Rispetto all'atmosfera posso aggiungere che ho colto reazioni e atteggiamenti diversi, anche fuori dai seminari. Abbiamo percepito che persistono delle divisioni profonde, nonostante durante la settimana diversi cittadini di Srebrenica ci abbiamo raccontato che rispetto a due anni fa c'è più desiderio di socialità e quindi più vita nei ristoranti, nei luoghi pubblici e nelle strade.
A proposito di momenti di socialità e culturali: Elvira ci racconti quale attività avete realizzato, con Roberta Biagiarelli, autrice del documentario "Souvenir Srebrenica"?
Siamo stati a Srebrenica per l'avvio del progetto "Il tempo della festa", sostenuto in questa fase dalla Fondazione Langer, le cui attività erano inserite anche nell'ambito dei workshop della settimana internazionale sulla memoria. Ciò che abbiamo realizzato si inserisce in una trilogia per la realizzazione finale di una rappresentazione teatrale, composta da: "Il tempo della festa, "Storie portate dall'acqua", e in ultimo "Storie d'aMare". In questi giorni abbiamo raccolto le testimonianze di persone differenti per sesso, età, appartenenza religiosa, sulle feste che si celebravano prima dell'ultima guerra: cosa mangiavano, come si vestivano, quali erano le differenze tra le feste laiche e quelle religiose.
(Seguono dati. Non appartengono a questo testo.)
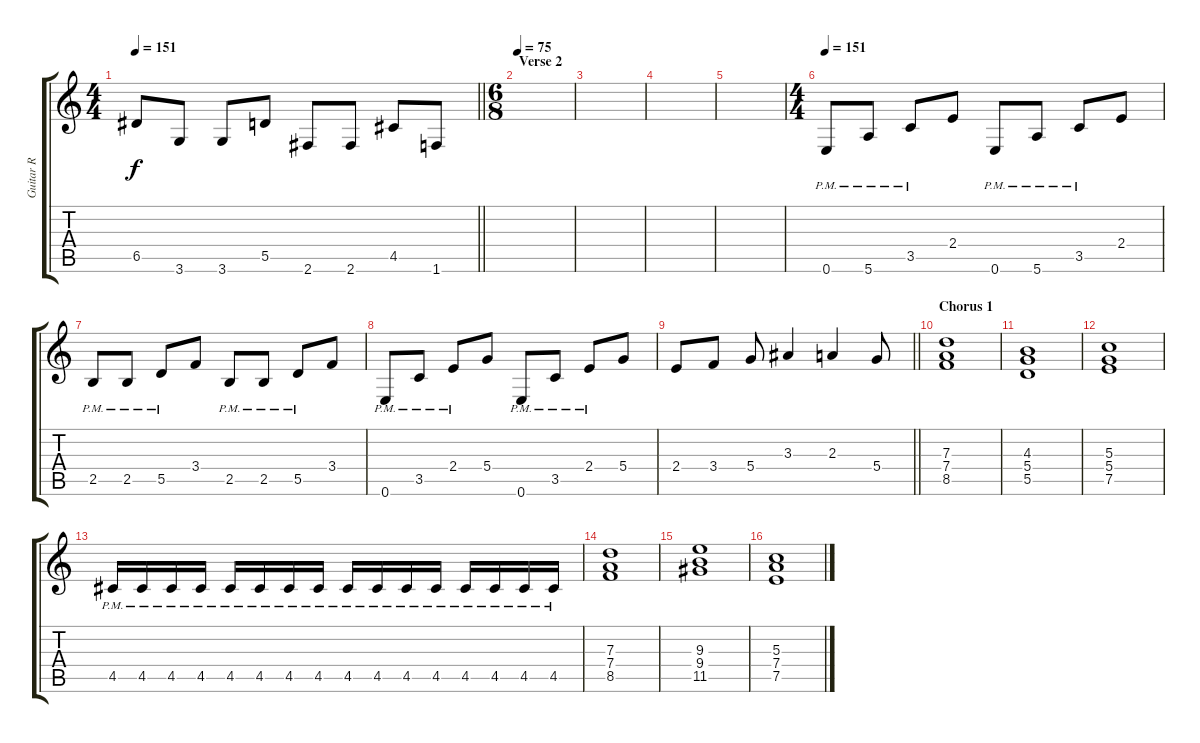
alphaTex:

\track ("Guitar R" "Guitar R") {instrument distortionguitar}
\staff {score tabs}
\tuning (E4 B3 G3 D3 A2 E2) {hide}
\ts (4 4)
\tempo 151
\clef g2
\barLineRight lightlight
\ks c
6.5.8{dy f} 3.6.8 3.6.8 5.5.8 2.6.8 2.6.8 4.5.8 1.6.8 |
\ts (6 8)
\section ("" "Verse 2")
\tempo 75
|
|
|
|
\ts (4 4)
\tempo 151
0.6{pm}.8 5.6{pm}.8 3.5{pm}.8 2.4.8 0.6{pm}.8 5.6{pm}.8 3.5{pm}.8 2.4.8 |
2.5{pm}.8 2.5{pm}.8 5.5{pm}.8 3.4.8 2.5{pm}.8 2.5{pm}.8 5.5{pm}.8 3.4.8 |
0.6{pm}.8 3.5{pm}.8 2.4{pm}.8 5.4.8 0.6{pm}.8 3.5{pm}.8 2.4{pm}.8 5.4.8 |
\barLineRight lightlight
2.4.8 3.4.8 5.4.8 3.3.4 2.3.4 5.4.8 |
\section ("" "Chorus 1")
(7.3 7.4 8.5).1 |
(4.3 5.4 5.5).1 |
(5.3 5.4 7.5).1 |
4.5{pm}.16 4.5{pm}.16 4.5{pm}.16 4.5{pm}.16 4.5{pm}.16 4.5{pm}.16 4.5{pm}.16 4.5{pm}.16 4.5{pm}.16 4.5{pm}.16 4.5{pm}.16 4.5{pm}.16 4.5{pm}.16 4.5{pm}.16 4.5{pm}.16 4.5{pm}.16 |
(7.3 7.4 8.5).1 |
(9.3 9.4 11.5).1 |
(5.3 7.4 7.5).1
Abbiamo montato una tenda di fronte al Centro culturale e lì abbiamo ospitato i passanti, o coloro che avevamo invitato, a bere del caffè italiano e a mangiare biscotti tipici portati da diverse regioni italiane, proprio con l'intento di effettuare uno scambio tra culture. Dopodiché, li abbiamo intervistati cercando di farli tornare indietro con la memoria a prima della guerra.
Quindi, anche questo un lavoro sulla memoria. Come hanno reagito le persone che hanno accettato di testimoniare?
Elvira: L'intento del progetto è quello di cercare di portare le persone a ripercorrere quei momenti del passato in cui stare insieme e frequentarsi erano parte della normalità, come nel caso delle feste. Cercare di sganciarle dalla memoria della guerra recente, dei traumi subiti e delle divisioni che ne sono seguite, tentando di spingere alla riflessione su come questi cinque anni di guerra hanno potuto cancellare decine di anni di bei momenti. Il nostro tentativo è portare i singoli a guardare da un punto di vista nuovo che, non domani o dopodomani ma probabilmente tra molto tempo, li spinga a trovare vie di convivenza anche sulla base di tutto ciò che in passato li univa.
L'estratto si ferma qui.